'Public Universities, Speech Policies, and the Law: Fourteen Maxims' by Bruce Pardy in (2020) 29 Education and Law Journal 27 comments
Universities have no legal rationale for restricting the content of speech. Laws that limit speech automatically apply to university campuses as they do everywhere else. Having more limitations on expression inside a lecture hall than on the sidewalk mocks the university’s mission to facilitate the pursuit of truth and the education of its students. While universities have no legitimate reason to control the content of speech, ‘‘time, place and manner” rules protect expression by prohibiting students from disrupting speakers from speaking or audiences from listening. When public universities refuse to respect free speech, provincial governments could require them to do so with simple statutory directives. However, directives that call upon each university to develop its own policy invite policies that instead restrict speech. If public universities will not voluntarily protect speech and provincial governments will not require them to do so, does the Charter of Rights and Freedoms compel them? The answer is unclear and the jurisprudence inconsistent. In any event, in many scenarios the question is a red herring. Academic freedom provisions in collective agreements typically provide faculty with more robust rights than the Charter would provide. Freedom of expression under the Charter is a negative right and therefore of limited utility to students. Public universities have become ideological institutions prone to political correctness and conformity. Prospects for reform seem dim. Without a genuine commitment to free and open inquiry on contentious subjects, there is little reason for the university to exist.

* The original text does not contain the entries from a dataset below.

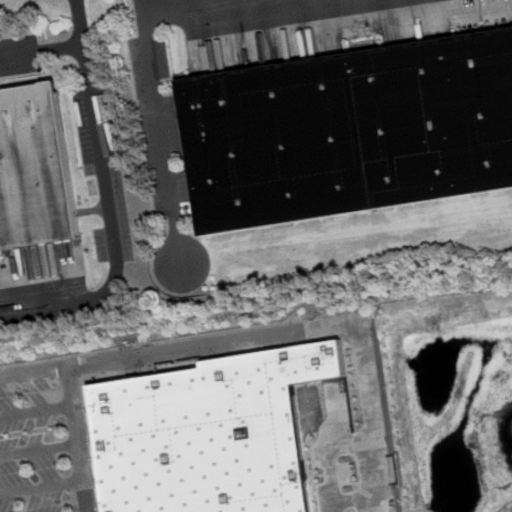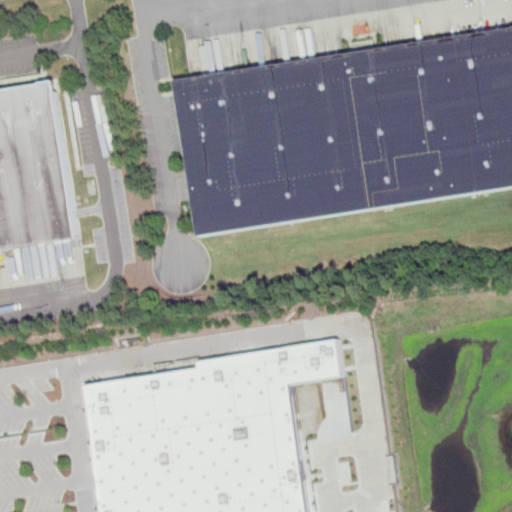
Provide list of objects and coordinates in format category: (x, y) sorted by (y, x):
road: (197, 8)
parking lot: (318, 26)
road: (42, 51)
parking lot: (19, 54)
parking lot: (158, 125)
road: (161, 130)
building: (350, 131)
building: (350, 131)
building: (37, 169)
building: (35, 173)
parking lot: (104, 173)
road: (110, 204)
road: (178, 351)
road: (34, 412)
building: (208, 433)
building: (209, 433)
road: (372, 437)
parking lot: (42, 440)
road: (75, 440)
road: (325, 448)
road: (38, 449)
road: (41, 487)
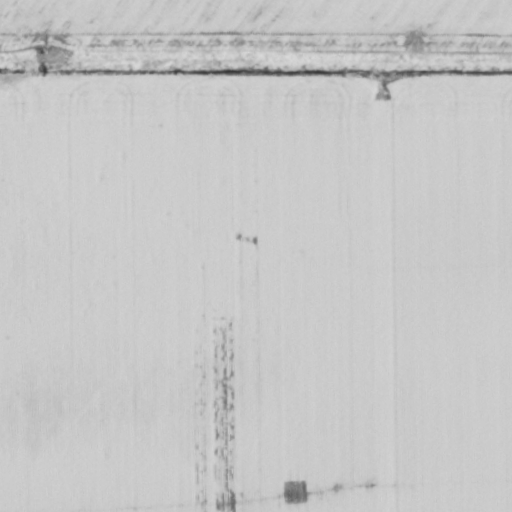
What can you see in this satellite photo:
road: (255, 52)
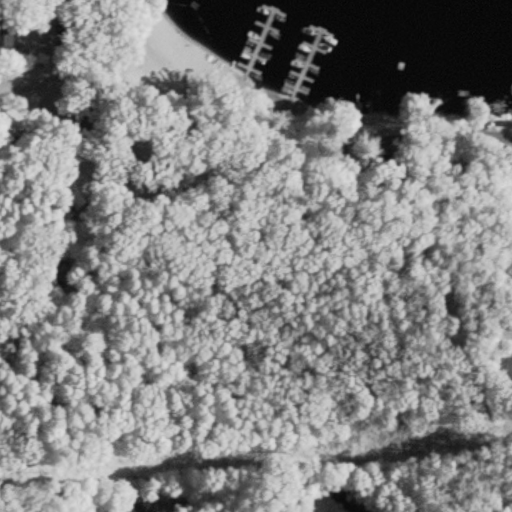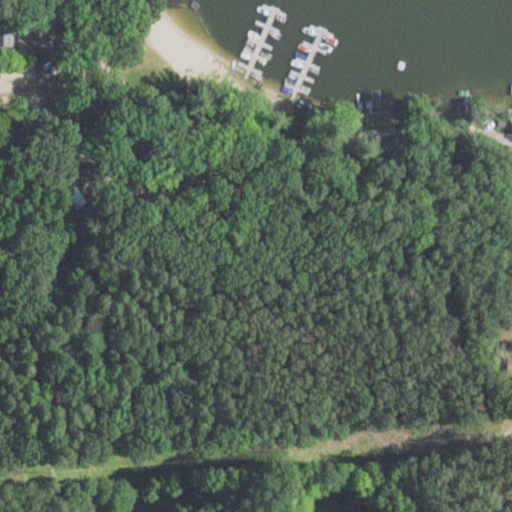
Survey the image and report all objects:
road: (52, 69)
road: (263, 137)
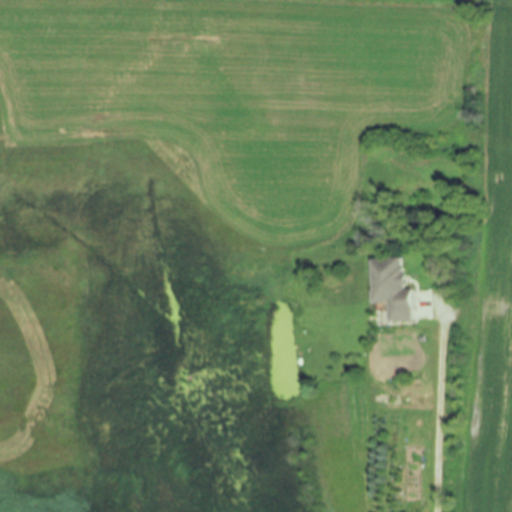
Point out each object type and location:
building: (397, 287)
building: (399, 291)
road: (439, 410)
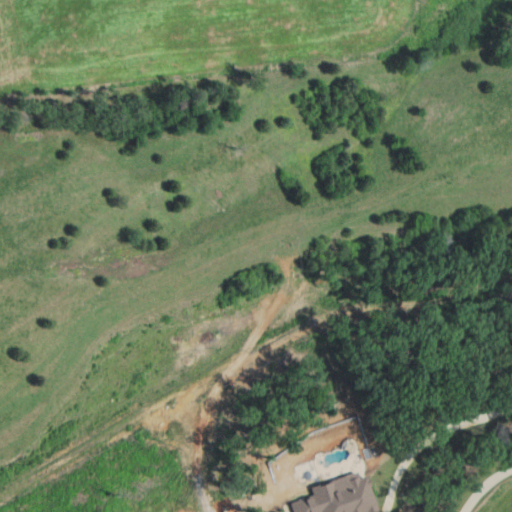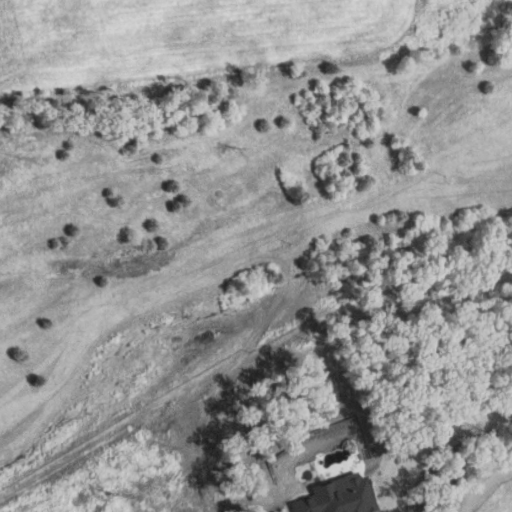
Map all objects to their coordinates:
road: (429, 439)
road: (484, 485)
building: (337, 496)
building: (338, 496)
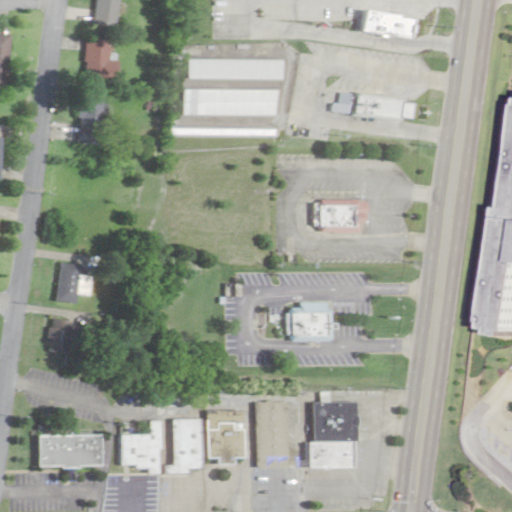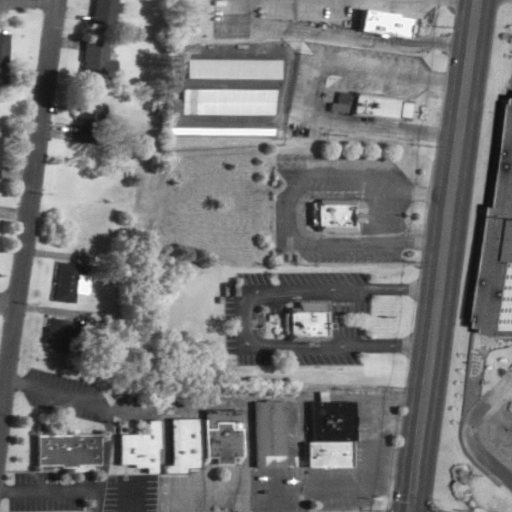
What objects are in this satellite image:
road: (244, 11)
building: (99, 12)
building: (385, 23)
building: (377, 26)
building: (1, 54)
building: (92, 59)
building: (230, 69)
road: (320, 92)
building: (226, 102)
building: (365, 105)
building: (379, 107)
building: (84, 117)
building: (204, 132)
road: (27, 204)
road: (283, 210)
road: (387, 210)
building: (338, 214)
building: (336, 215)
road: (441, 256)
building: (66, 282)
building: (505, 290)
road: (7, 302)
road: (249, 314)
building: (304, 322)
building: (304, 322)
building: (55, 335)
road: (502, 420)
building: (334, 422)
building: (329, 434)
road: (471, 434)
building: (220, 436)
building: (269, 436)
building: (273, 436)
building: (181, 445)
building: (63, 450)
building: (138, 450)
building: (331, 456)
road: (359, 488)
road: (276, 493)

Pardy's article offers one perspective on the 2019 French Report regarding free speech noted elsewhere on this blog (eg here and here) and the Independent Review of Adoption of the Model Code on Freedom of Speech and Academic Freedom currently being undertaken by Professor Sally Walker AM for the national Minister for Education.
Adoption of the Model Code was recommended by the Hon Robert French AC in his 2019 Review of Freedom of Speech in Australian Higher Education Providers. It has a voluntary basis and is intended to 'ensure a culture of free speech and academic freedom is strongly embedded in institutions across the Australian higher education sector', with all Australian universities having agreed to implement the Code by the end of this year.
Alongside radical defunding of universities the Minister asked Walker to
review implementation of the Model Code by universities, to offer institutions with advice and suggestions on options to address any evident gaps in policies and to provide the Minister with advice on the overall alignment of relevant polices across the university sector with the principles of the Model Code.
Prof Walker’s advice is intended to help and support sector-wide adoption of and consistency with the principles of the Model Code, while acknowledging the autonomy of universities to adapt the Model Code to each institution’s particular context and circumstances.
Prof Walker will:
- Validate the alignment of universities’ suite of relevant policies with the principles of the Model Code on freedom of speech and academic freedom in higher education providers;
- Consider whether there are areas of particular strength or weakness in institutional responses and offer any suggestions to institutions where she considers alignment with the Model Code could be improved;
- Identify exemplars of particularly good practice that could be shared or promoted within the higher education sector;
- Provide advice to the Minister for Education on the overall alignment of universities policies with the principles of the Model Code and, if warranted, any suggestions on how the alignment could be further improved;
- Provide advice to the Minister for Education on whether the Code needs further refinement or change.